Obama didn’t do anything, goddammit. He didn’t even know about it until later.
This whole topic is just asinine in its conception. Obama took an awful lot of ridiculous hits during his campaign, beyond just the Muslim nonsense. He was called a socialist. A friend of terrorists. A seedy Chicago politician. A foreigner lying about his citizenship. And yes, a nigger. They said he met with the Iraq government in secret and told them to ignore Bush. They said he was an organizer for ACORN. They said he favored infanticide. They said he snubbed US troops in Germany. They even attacked his family, with lies about Michelle. Remember the idiotic “Whitey” incident? People at McCain-Palin rallies called for him to be killed.
Through it all, he stood tall, pressing on about his agenda for the American people and what he would do as president. He never responded in kind, even on the rare occasions when he defended himself. He remained calm and focused, which comforted enough people that they voted for him. He is the greatest leader the Democratic Party has produced in my lifetime. All this sniping at him over FUCKING NOTHING and MADE UP CRAP really just riles my ass.

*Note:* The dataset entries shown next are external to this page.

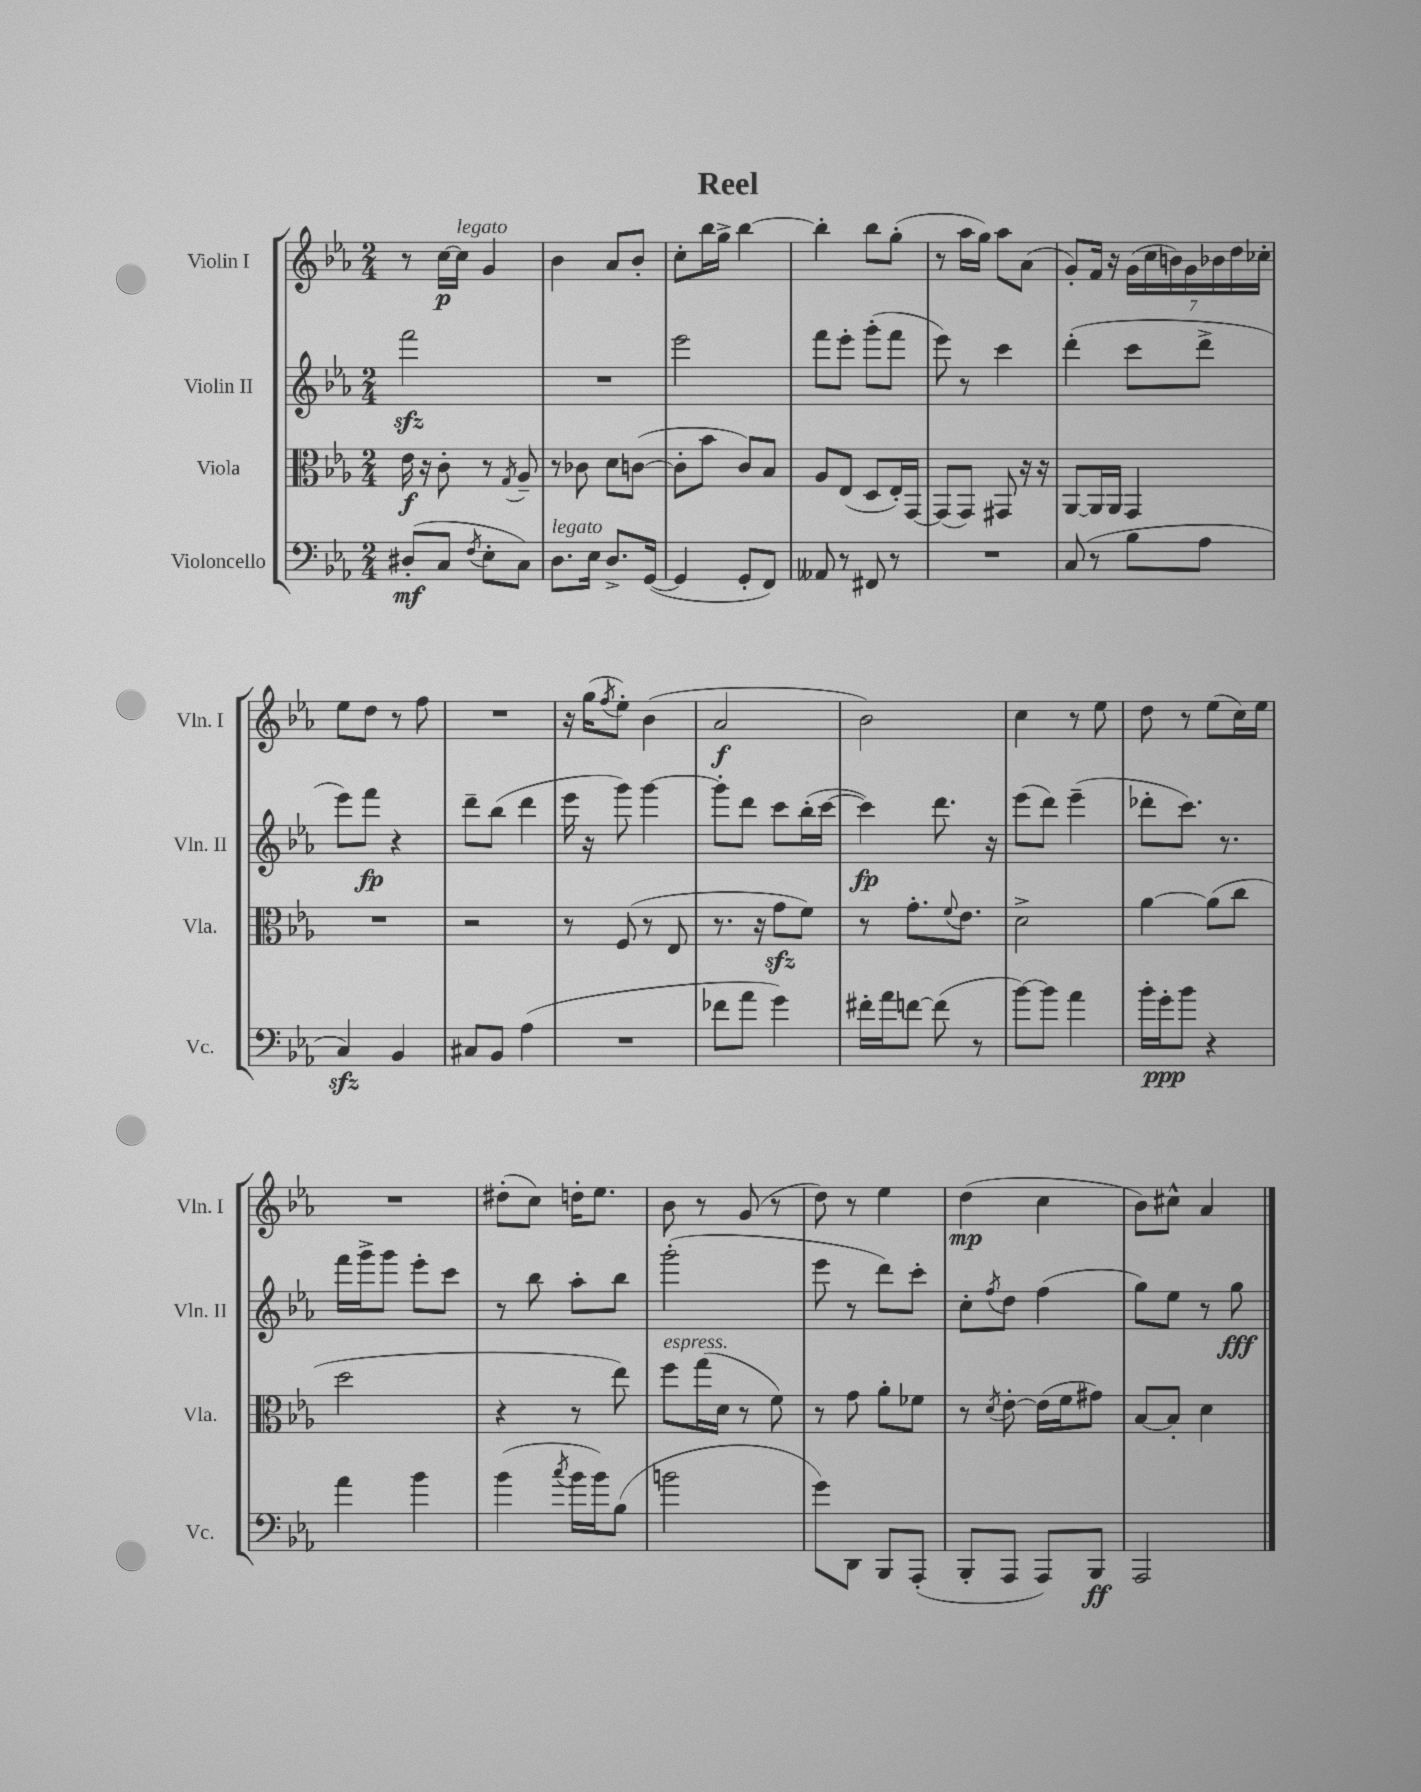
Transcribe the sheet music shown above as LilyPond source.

\header { title = "Reel" }
<<
\new StaffGroup <<
\new Staff = "s0" \with { instrumentName = "Violin I" shortInstrumentName = "Vln. I" } {
    \clef treble \key ees \major \numericTimeSignature \time 2/4
    r8 c''16~\p c''16^\markup { \italic "legato" } g'4 |
    bes'4 aes'8 bes'8-. |
    c''8-. bes''16 g''16-> bes''4~ |
    bes''4-. bes''8 g''8-.( |
    r8 aes''16 g''16) aes''8 aes'8( |
    g'8-.) f'16 r16 \tuplet 7/4 { g'16( c''16 b'16) g'16 bes'16 d''16 ces''16-. } |
    ees''8 d''8 r8 f''8 |
    R2 |
    r16 g''16( \acciaccatura { f''8 } ees''8-.) bes'4( |
    aes'2\f |
    bes'2) |
    c''4 r8 ees''8 |
    d''8 r8 ees''8( c''16) ees''16 |
    R2 |
    dis''8-.( c''8) d''16-. ees''8. |
    bes'8 r8 g'8( r8 |
    d''8) r8 ees''4 |
    d''4\mp( c''4 |
    bes'8) cis''8-^ aes'4 \bar "|." |
}
\new Staff = "s1" \with { instrumentName = "Violin II" shortInstrumentName = "Vln. II" } {
    \clef treble \key ees \major \numericTimeSignature \time 2/4
    f'''2\sfz |
    R2 |
    ees'''2 |
    f'''8 ees'''8-. g'''8-.( f'''8 |
    ees'''8) r8 c'''4 |
    d'''4-.( c'''8 d'''8-> |
    ees'''8) f'''8\fp r4 |
    d'''8-- bes''8( d'''4 |
    ees'''16 r16 g'''8) g'''4~ |
    g'''8-. d'''8 c'''8 bes''16-.( c'''16~ |
    c'''4\fp) d'''8. r16 |
    ees'''8( d'''8) ees'''4--( |
    des'''8-. c'''8.) r8. |
    f'''16 g'''16-> g'''8 ees'''8-. c'''8 |
    r8 bes''8 aes''8-. bes''8 |
    g'''2-.( |
    ees'''8 r8 d'''8) c'''8-. |
    c''8-. \acciaccatura { f''8 } d''8 f''4( |
    g''8) ees''8 r8 g''8\fff \bar "|." |
}
\new Staff = "s2" \with { instrumentName = "Viola" shortInstrumentName = "Vla." } {
    \clef alto \key ees \major \numericTimeSignature \time 2/4
    ees'16\f r16 c'8-. r8 \acciaccatura { g8 } aes8-- |
    r8 ces'8 d'8 c'8~( |
    c'8-. bes'8 c'8) bes8 |
    aes8 ees8( d8 ees16-.) g,16~ |
    g,8( g,8) gis,8 r16 r16 |
    aes,8~ aes,16 aes,16 g,4 |
    R2 |
    r2 |
    r8 f8( r8 ees8 |
    r8. r16 g'8\sfz f'8) |
    r8 g'8.-. \appoggiatura { f'8 } ees'8. |
    d'2-> |
    aes'4~ aes'8( c''8 |
    d''2 |
    r4 r8 ees''8) |
    f''8^\markup { \italic "espress." } g''16( d'16 r8 f'8) |
    r8 g'8 aes'8-. fes'8 |
    r8 \acciaccatura { d'8 } ees'8~-. ees'16( f'16 gis'8) |
    bes8~ bes8-. d'4 \bar "|." |
}
\new Staff = "s3" \with { instrumentName = "Violoncello" shortInstrumentName = "Vc." } {
    \clef bass \key ees \major \numericTimeSignature \time 2/4
    dis8-.\mf( c8 \acciaccatura { f8 } ees8-. c8) |
    d8.^\markup { \italic "legato" } ees16 d8.-> g,16~( |
    g,4 g,8-. f,8) |
    aeses,8 r8 fis,8 r8 |
    R2 |
    c8( r8 bes8 aes8 |
    c4\sfz) bes,4 |
    cis8 bes,8 aes4( |
    R2 |
    fes'8 aes'8 g'4) |
    fis'16-. aes'16 f'8~ f'8( r8 |
    bes'8~) bes'8 aes'4 |
    bes'16-. g'16-.\ppp bes'8 r4 |
    aes'4 bes'4 |
    bes'4( \acciaccatura { c''8 } bes'16 bes'16) bes8( |
    b'2 |
    g'8) d,8 bes,,8 aes,,8-.( |
    bes,,8-. aes,,8 aes,,8) bes,,8\ff |
    aes,,2 \bar "|." |
}
>>
>>
\layout { \context { \Score \remove "Bar_number_engraver" } }
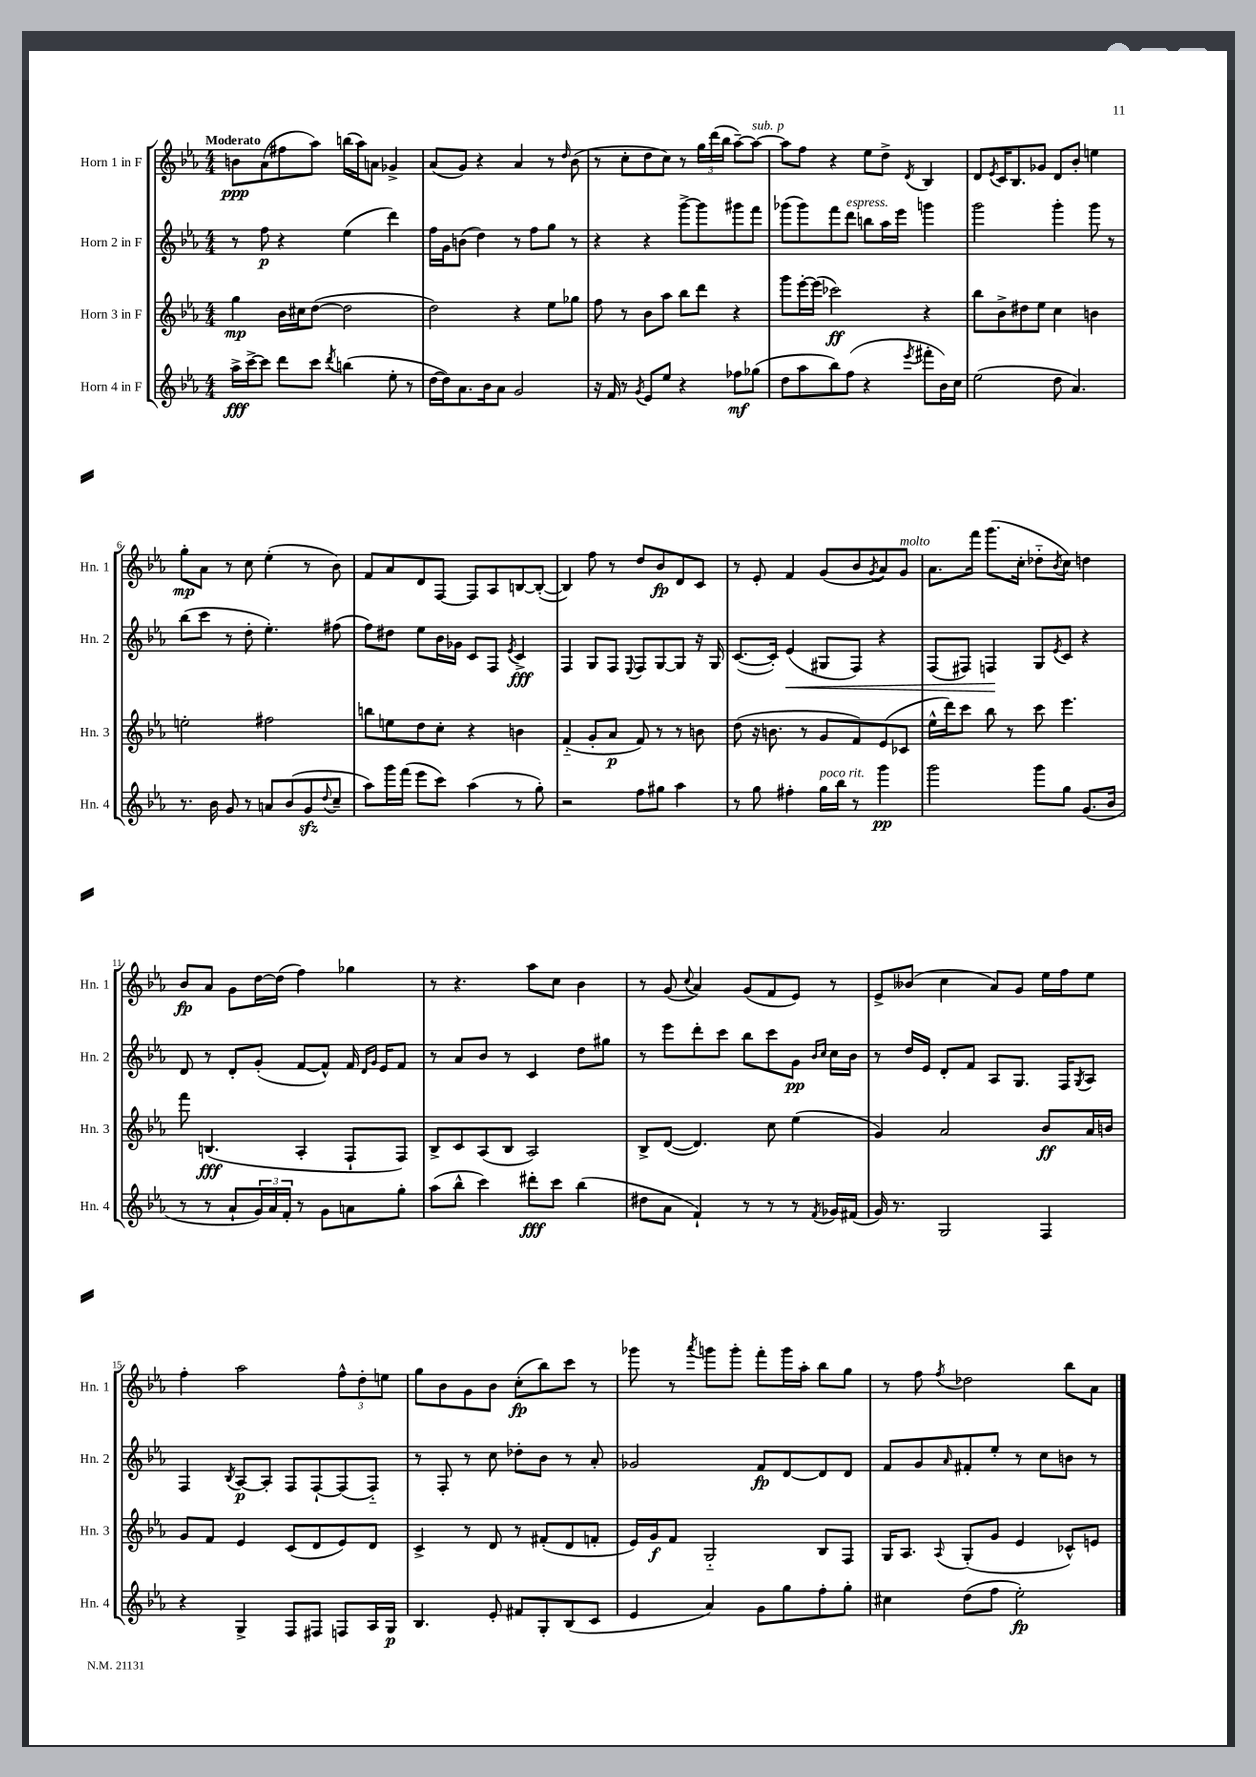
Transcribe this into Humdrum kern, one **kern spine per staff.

**kern	**kern	**kern	**kern
*staff4	*staff3	*staff2	*staff1
*clefG2	*clefG2	*clefG2	*clefG2
*k[b-e-a-]	*k[b-e-a-]	*k[b-e-a-]	*k[b-e-a-]
*M4/4	*M4/4	*M4/4	*M4/4
16aa-^\LL	4gg\	8r	8b\L
[16ccc^\J	.	.	.
8ccc\]J	.	8ff\	(8a-\
8ddd\L	16b-\LL	4r	8ff#\
.	16cc#\J	.	.
8ccc\J	([8dd\J	.	8aa-\J)
8qddd/	.	.	.
(4bb\	2dd\]	(4ee-\	(16bb\LL
.	.	.	16aa-\J)
.	.	.	8a\J
8ee-'\	.	4ddd\)	4g-^/
8r	.	.	.
=	=	=	=
[16dd\LL	2dd\)	16ff\LL	(8a-/L
16dd\]J)	.	16g\J	.
8.a-\	.	(8b\J	8g/J)
.	.	4dd\)	4r
16b-\k	.	.	.
8a-\J	.	.	.
2g/	4r	8r	4a-/
.	.	8ff\L	.
.	8ee-\L	8gg\J	8r
.	.	.	16qqdd/
.	8gg-\J	8r	(8b-\
=	=	=	=
16r	8ff\	4r	8r
16f/	.	.	.
8r	8r	.	8cc'\L
8qg/	.	.	.
8e-/L	8b-\L	4r	8dd\
8ee-/J	8aa-\J	.	8cc\J)
4r	8bb-\L	[8ggg^\L	8r
.	8ddd\J	8ggg\]	24gg\LL
.	.	.	(24ddd\
.	.	.	24bb-\JJ
8ff-\L	4r	8ggg#\	[8aa-~\L)
(8gg-\J	.	8fff\J	8aa-\_J
=	=	=	=
8dd\L	8ggg\L	(8ggg-\L	8aa-\]L
8aa-\	[16eee-'\L	8ggg-\)	8ff\J
.	(16eee-\]JJ	.	.
8bb-\)	2ccc-\)	8fff\	4r
(8ff\J	.	8ddd\J	.
4r	.	8bb\L	8ee-\L
.	.	16aa-\L	8dd^\J
.	.	16eee-\JJ	.
8qeee-/	.	.	8qd/
8fff#'\L	4r	4ggg\	4B-/
16b-\L)	.	.	.
16cc\JJ	.	.	.
=	=	=	=
(2ee-\	8bb-\L	2ggg\	8d/L
.	.	.	8qe-/
.	8b-^\	.	16c/K
.	.	.	8.B-/
.	8dd#\	.	.
.	8ee-\J	.	8g-/J
8dd\	4cc\	4ggg'\	8d/L
4.a-/)	.	.	8b-'/J
.	4b\	8ggg\	4ee\
.	.	8r	.
=	=	=	=
8.r	2ee'\	(8bb-\L	8gg'\L
.	.	8ccc\J	8a-\J
16b-\	.	.	.
8g/	.	8r	8r
8r	.	8dd'\	8cc\
8a/L	2ff#\	4.ee-'\)	(4ee-'\
(8b-/	.	.	.
8g/	.	.	8r
8qqdd/	.	.	.
8cc~/J	.	(8ff#\	8b-\)
=	=	=	=
8aa-\L)	8bb\L	8ff\L)	8f/L
16ggg\L	8ee\	8dd#\J	8a-/
(16fff\JJ	.	.	.
8eee-\L	8dd\	8ee-\L	8d/
8ccc\J)	8cc'\J	16b-\L	[8F/J
.	.	16g-\JJ	.
(4aa-\	4r	8c/L	8F/]L
.	.	8F/J	8A-/
.	.	8qe-/	.
8r	4b\	4c^/	[8B/
8gg'\)	.	.	(8B'/_J
=	=	=	=
2r	(4f'~/	4F/	4B/])
.	8g'/L	8G/L	8ff\
.	8a-/J	8F/J	8r
.	.	8qqE-/	.
8ff\L	8f/)	8F/L	8dd/L
8gg#\J	8r	[8G/	8b-/
4aa-\	8r	8G/]J	8d/
.	8b\	16r	8c/J
.	.	16G/	.
=	=	=	=
8r	(8dd\	([8.c/L	8r
8gg\	16r	.	8e-'/
.	8.b\	16c'/]Jk)	.
4ff#'\	.	(4e-/	4f/
.	8r	.	.
16gg\LL	8g/L	8G#/L	(8g/L
16bb-\JJ	.	.	.
8r	8f/)	8F/J)	8b-/
.	.	.	8qg/
4ggg\	(8e-/	4r	8a-/)
.	8c-/J	.	8g/J
=	=	=	=
2ggg\	16ee-^^\LL	(8F/L	8.a-\L
.	16ddd\J)	.	.
.	8ccc\J	8F#/J)	.
.	.	.	16fff\Jk
.	8bb-\	4F/	(8.ggg\L
.	8r	.	.
.	.	.	16cc'\Jk
8ggg\L	8ccc\	8G/L	8dd-'~\L
.	.	8qe-/	8qb-/
8gg\J	4.eee-\	8c/J	8cc\J)
(8.g/L	.	4r	4dd\
16b-/Jk	.	.	.
=	=	=	=
8r	8fff\	8d/	8b-/L
8r	(4.B/	8r	8a-/J
8a-`/L	.	8d'/L	8g\L
24g/L)	.	(8g'/J	[16dd\L
24a-/	.	.	.
.	.	.	(16dd\]JJ
24f'/JJ	.	.	.
8r	4A-'/	[8f/L	4ff\)
8g\L	.	8f^^/]J)	.
8a\	8F`/L	16f/	4gg-\
.	.	16qqd/LL	.
.	.	16qqg/JJ	.
.	.	16e-/LK	.
8gg'\J	8F/J)	8f/J	.
=	=	=	=
(8aa-\L	8B-^/L	8r	8r
8bb-^^\J	8c/	8a-/L	4.r
4ccc\)	(8A-/	8b-/J	.
.	8B-/J	8r	.
8ddd#'\L	2A-/)	4c/	8aa-\L
8ccc\J	.	.	8cc\J
(4bb-\	.	8dd\L	4b-\
.	.	8gg#\J	.
=	=	=	=
8dd#\L	8B-^/L	8r	8r
8a-\J	([8d/J	8eee-\L	(8g/
.	.	.	8qqcc/
4f`/)	4.d/])	8ddd'\	4a-/)
.	.	8ccc\J	.
8r	.	8bb-\L	(8g/L
8r	8cc\	8ccc\	8f/
8r	(4ee-\	8g\J	8e-/J)
.	.	16qqb-/LL	.
8qf/	.	16qqcc/JJ	.
16g-/LL	.	16cc\LL	8r
(16f#/JJ	.	16b-\JJ	.
=	=	=	=
16g/)	4g/)	8r	8e-^/L
8.r	.	.	.
.	.	16dd/LL	(8b--/J
.	.	16e-/JJ	.
2G/	2a-/	8d'/L	4cc\
.	.	8f/J	.
.	.	8A-/L	8a-/L)
.	.	8.G/J	8g/J
4F/	8b-/L	.	16ee-\LL
.	.	16F/LK	16ff\J
.	.	8qG/	.
.	16a-/L	8A-/J	8ee-\J
.	16b/JJ	.	.
=	=	=	=
4r	8g/L	4F/	4ff'\
.	8f/J	.	.
.	.	8qB-/	.
4G^/	4e-/	[8A-/L	2aa-\
.	.	8A-'/]J	.
8F/L	(8c/L	8F/L	.
8F#/J	8d/	[8F`/	.
8F/L	8e-/)	(8F/]	12ff^^\L
.	.	.	12dd'\
16A-/L	8d/J	8F'~/J)	.
.	.	.	12ee\J
16G/JJ	.	.	.
=	=	=	=
4.B-/	4c^/	8r	8gg\L
.	.	8F'/	8b-\
.	8r	8r	8g\
8e-'/	8d/	8cc\	8b-\J
8f#/L	8r	8dd-'\L	(8cc'\L
8G'/	(8f#'/L	8b-\J	8bb-\)
(8B-/	8d/	8r	8ccc\J
8c/J	8f'/J	8a-'/	8r
=	=	=	=
4e-/	16e-/LL)	2g-/	8ggg-\
.	16g/J	.	.
.	8f/J	.	8r
.	.	.	8qaaa-/
4a-/)	2G'~/	.	8ggg\L
.	.	.	8ggg'\J
8g\L	.	8f/L	8fff'\L
8gg\	.	[8d/	16ggg\L
.	.	.	16aa-'\JJ
8ff'\	8B-/L	8d/]	8bb-\L
8gg'\J	8F/J	8d/J	8gg\J
=	=	=	=
4cc#\	16G/LK	8f/L	8r
.	8.A-/J	.	.
.	.	8g/	8ff\
.	8qqA-/	16qqa-/	8qff/
(8dd\L	(8G'/L	8f#'/	2dd-\
8ff\J	8g/J	8ee-'/J	.
2ee-'\)	4e-/	8r	.
.	.	8cc\L	.
.	8c-^^/L)	8b\J	8bb-\L
.	8e/J	8r	8a-\J
==	==	==	==
*-	*-	*-	*-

He is intelligent, articulate, honorable, decent, young, vigorous, good hearted, and wise. It is my considered opinion that before anyone bitches about him, they should rise to his level. You won’t have a leader of this calibre again before you die, so if we destroy this one just to mollify our own petty, whiny, precipitous complaints about piddly shit, we’ll deserve it when Sarah Palin or someone of her ilk gets sworn in.
A lovely and impassioned post that I largely agree with except I don’t think anyone in this thread is really complaining about Obama. Has anyone said Obama should have done anything different concerning Islamophobia during the campaign?
I have great hope for Obama. I have campaigned for only two candidates for President. Reagan and Obama. I think he ran an incredible primary and campaign. I think he almost always took the high road and much higher than any candidate I can recall that won except maybe Carter.
I also think the reality is he knew he could not afford not to largely ignore the Islamophobia that surrounded his campaign.
He’ll be using it in the inauguration. I wouldn’t phrase it this way either. The objection was to people using his middle name in public as evidence he was a secret Muslim or terrorist or just plan foreign.